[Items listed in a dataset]
++++
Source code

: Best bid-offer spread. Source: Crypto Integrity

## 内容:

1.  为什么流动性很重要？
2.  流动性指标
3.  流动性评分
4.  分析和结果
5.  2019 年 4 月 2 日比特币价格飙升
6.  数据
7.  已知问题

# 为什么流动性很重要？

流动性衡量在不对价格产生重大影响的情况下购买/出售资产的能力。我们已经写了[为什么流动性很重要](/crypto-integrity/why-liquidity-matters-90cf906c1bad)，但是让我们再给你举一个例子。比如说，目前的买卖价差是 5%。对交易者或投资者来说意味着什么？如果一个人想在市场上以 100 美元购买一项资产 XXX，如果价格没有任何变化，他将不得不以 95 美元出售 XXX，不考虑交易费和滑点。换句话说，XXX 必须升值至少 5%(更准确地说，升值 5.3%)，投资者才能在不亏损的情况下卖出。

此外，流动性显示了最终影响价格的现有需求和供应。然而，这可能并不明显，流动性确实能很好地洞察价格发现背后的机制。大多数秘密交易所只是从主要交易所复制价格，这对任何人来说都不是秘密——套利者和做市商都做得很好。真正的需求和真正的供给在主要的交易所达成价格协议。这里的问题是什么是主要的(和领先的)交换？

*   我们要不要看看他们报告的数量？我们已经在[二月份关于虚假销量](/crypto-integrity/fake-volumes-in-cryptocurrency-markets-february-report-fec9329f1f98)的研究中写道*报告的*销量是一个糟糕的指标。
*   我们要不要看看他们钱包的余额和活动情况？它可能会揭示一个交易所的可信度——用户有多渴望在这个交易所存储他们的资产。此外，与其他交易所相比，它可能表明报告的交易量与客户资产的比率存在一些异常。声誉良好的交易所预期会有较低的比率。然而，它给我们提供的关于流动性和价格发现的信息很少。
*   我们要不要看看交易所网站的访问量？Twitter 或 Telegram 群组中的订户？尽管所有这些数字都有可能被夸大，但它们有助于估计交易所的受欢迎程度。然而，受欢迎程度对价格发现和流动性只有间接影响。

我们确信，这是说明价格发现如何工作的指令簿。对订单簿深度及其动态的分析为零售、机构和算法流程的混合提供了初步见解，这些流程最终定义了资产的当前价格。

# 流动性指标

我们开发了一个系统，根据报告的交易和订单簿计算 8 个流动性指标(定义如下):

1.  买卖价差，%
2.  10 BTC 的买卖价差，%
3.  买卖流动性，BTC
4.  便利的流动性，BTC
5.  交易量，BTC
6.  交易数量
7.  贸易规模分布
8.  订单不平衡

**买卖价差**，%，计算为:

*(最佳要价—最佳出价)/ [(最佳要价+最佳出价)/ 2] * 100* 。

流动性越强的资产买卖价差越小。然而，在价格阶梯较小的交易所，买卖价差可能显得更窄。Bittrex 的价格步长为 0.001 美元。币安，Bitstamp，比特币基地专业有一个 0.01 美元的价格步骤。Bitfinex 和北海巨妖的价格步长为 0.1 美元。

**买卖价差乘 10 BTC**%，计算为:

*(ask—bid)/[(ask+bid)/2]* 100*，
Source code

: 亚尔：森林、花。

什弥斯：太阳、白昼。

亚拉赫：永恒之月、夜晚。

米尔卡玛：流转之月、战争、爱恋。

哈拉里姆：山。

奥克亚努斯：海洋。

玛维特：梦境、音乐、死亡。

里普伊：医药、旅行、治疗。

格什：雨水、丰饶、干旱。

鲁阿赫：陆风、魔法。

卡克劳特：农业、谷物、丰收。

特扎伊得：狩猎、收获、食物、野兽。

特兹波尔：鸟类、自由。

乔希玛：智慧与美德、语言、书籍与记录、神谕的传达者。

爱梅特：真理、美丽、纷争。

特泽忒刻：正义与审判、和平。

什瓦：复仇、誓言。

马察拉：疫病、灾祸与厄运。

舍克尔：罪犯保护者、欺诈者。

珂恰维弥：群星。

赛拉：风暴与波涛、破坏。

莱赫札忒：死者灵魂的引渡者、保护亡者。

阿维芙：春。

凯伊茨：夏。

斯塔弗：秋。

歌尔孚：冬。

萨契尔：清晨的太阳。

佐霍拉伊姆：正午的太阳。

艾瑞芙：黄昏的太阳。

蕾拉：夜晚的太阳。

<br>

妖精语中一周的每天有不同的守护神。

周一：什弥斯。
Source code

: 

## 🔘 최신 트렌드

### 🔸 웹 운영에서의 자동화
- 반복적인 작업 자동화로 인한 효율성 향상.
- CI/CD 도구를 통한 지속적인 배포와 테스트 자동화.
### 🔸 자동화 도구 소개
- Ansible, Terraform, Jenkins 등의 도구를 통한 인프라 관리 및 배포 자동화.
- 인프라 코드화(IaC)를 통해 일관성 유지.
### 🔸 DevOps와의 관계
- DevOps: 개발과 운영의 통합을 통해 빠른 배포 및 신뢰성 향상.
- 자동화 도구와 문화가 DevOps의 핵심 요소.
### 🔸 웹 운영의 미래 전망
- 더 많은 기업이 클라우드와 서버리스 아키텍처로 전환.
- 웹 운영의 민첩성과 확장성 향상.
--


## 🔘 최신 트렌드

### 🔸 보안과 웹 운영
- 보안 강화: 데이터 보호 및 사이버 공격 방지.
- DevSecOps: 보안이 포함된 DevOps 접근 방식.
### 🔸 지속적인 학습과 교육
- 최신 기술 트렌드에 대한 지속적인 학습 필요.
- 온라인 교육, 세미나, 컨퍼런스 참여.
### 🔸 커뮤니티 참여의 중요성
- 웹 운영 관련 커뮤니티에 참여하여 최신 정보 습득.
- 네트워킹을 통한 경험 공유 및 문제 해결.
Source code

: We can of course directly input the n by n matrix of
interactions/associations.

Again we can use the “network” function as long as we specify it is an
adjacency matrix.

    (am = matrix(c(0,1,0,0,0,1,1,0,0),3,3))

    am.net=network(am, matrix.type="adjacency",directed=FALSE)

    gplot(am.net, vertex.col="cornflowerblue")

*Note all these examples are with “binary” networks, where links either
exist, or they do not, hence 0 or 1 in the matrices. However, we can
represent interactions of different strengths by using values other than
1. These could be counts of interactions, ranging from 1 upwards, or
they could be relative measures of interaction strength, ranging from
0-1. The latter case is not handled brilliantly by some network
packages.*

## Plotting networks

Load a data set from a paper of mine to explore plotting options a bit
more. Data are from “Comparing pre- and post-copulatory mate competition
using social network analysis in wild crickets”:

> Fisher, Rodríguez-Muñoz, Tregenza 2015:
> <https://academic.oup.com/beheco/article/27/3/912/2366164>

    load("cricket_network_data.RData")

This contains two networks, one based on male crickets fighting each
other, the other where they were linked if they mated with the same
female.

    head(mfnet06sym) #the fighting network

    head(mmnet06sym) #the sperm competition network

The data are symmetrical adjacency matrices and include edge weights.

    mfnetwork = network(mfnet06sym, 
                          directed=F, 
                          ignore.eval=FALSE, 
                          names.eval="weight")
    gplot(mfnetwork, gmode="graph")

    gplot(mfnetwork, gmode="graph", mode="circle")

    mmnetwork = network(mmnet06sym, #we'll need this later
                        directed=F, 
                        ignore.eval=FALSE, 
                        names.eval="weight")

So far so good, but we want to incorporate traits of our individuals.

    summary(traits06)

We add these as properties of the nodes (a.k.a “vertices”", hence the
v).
++++
Please copy each line of the entries in which the word "matrix" shows up.

* RESULT *
: We can of course directly input the n by n matrix of
adjacency matrix.
    (am = matrix(c(0,1,0,0,0,1,1,0,0),3,3))
    am.net=network(am, matrix.type="adjacency",directed=FALSE)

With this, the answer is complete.